A special tribunal was convened on January 27th. Fawkes and the others were speedily tried,
convicted of treason, and condemed to death. Their punishment was to be the horror of hanging,
drawing, and quartering, meted out to traitors. The three survivors suffered the ultimate punishment on
January 30th, 1606. Fawkes' execution was scheduled for the 31st of January.
It was intended that he be executed opposite the Parliament building, but weakened by torture, Fawkes
either fell or jumped from the gallows as he climbed to meet the hangman. He broke his neck in the fall,
thereby depriving the Crown of carrying out the ultimate punishment. However, to set an example of the
consequences of treason, his corpse was still quartered and the body parts were sent "to the four
corners of the kingdom" as an example to other would-be traitors.
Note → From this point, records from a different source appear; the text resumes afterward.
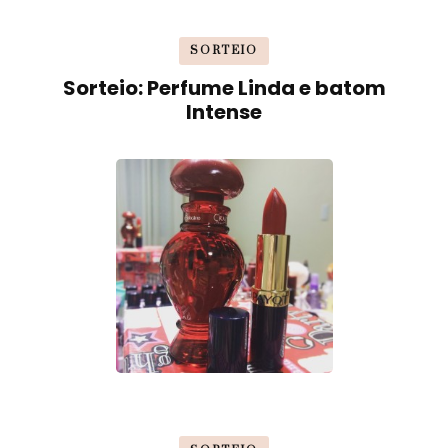
SORTEIO
Sorteio: Perfume Linda e batom
Intense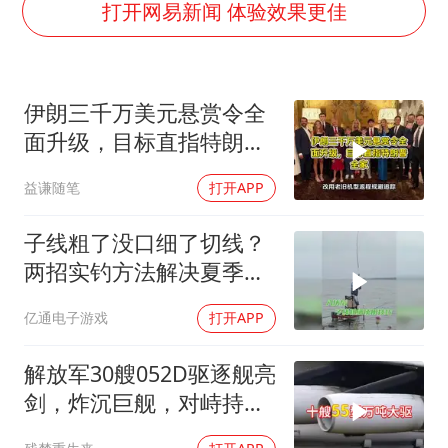
13岁少年白天写作业晚上夜市炒粉
打开网易新闻 体验效果更佳
中方公布5项对美反制措施
外交部回应日本将中国列为最大挑战
伊朗三千万美元悬赏令全
被妻子举报丈夫与情人一审获刑1年
面升级，目标直指特朗普
“中国游”持续带火“中国购”
全家
益谦随笔
打开APP
你常吃的兰州拉面要改名了
张家界中心汽车站候车厅漏水如瀑布
子线粗了没口细了切线？
坚持党全面领导和党中央集中统一领导
两招实钓方法解决夏季难
题
亿通电子游戏
打开APP
解放军30艘052D驱逐舰亮
剑，炸沉巨舰，对峙持续
升级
James I then set November 5th as an official day of remembrance and the commemoration of Fawkes'
subsequent failure and arrest. The commemoration continues throughout England today, even though
the "official nature" of the event came to an end in 1859.
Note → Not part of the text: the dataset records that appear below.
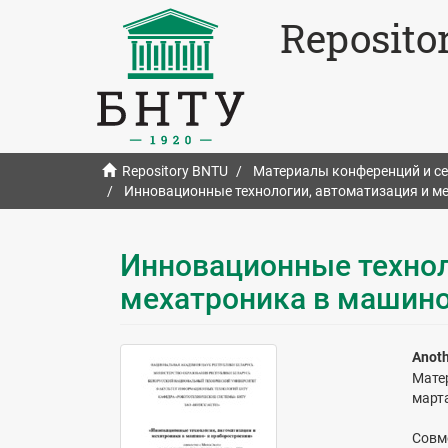
Reposito
Repository BNTU
Материалы конференций и с
Инновационные технологии, автоматизация и м
Инновационные технол
мехатроника в машино
Anoth
Мате
марта
Совм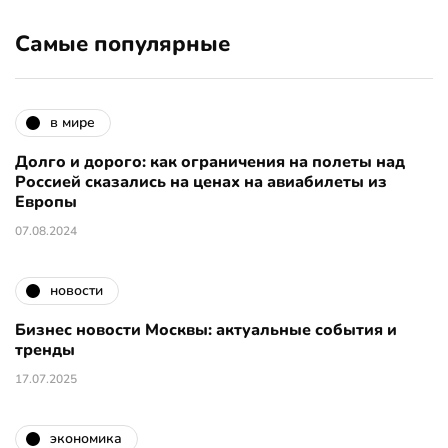
Самые популярные
в мире
Долго и дорого: как ограничения на полеты над
Россией сказались на ценах на авиабилеты из
Европы
07.08.2024
новости
Бизнес новости Москвы: актуальные события и
тренды
17.07.2025
экономика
Fawkes also gave his name to the word "guy" as an alternate term for an effigy. Today on the 5th of
November bonfires continue to be lit, fireworks have been added, and small guys are sold to masked
children who burn them , after they repreat the centuries old phrase of begging "a penny for the guy".
As for Fawkes, there was to be no grave. The 35-year-old former soldier's remains would have been
exhibited to the public, and what was left of the body, after exhibition at the site before the Tower of
London, would have been burned and thrown into the Thames River.
Above: The Tower of London. The room where Fawkes was interrogated is still called the Fawkes Room.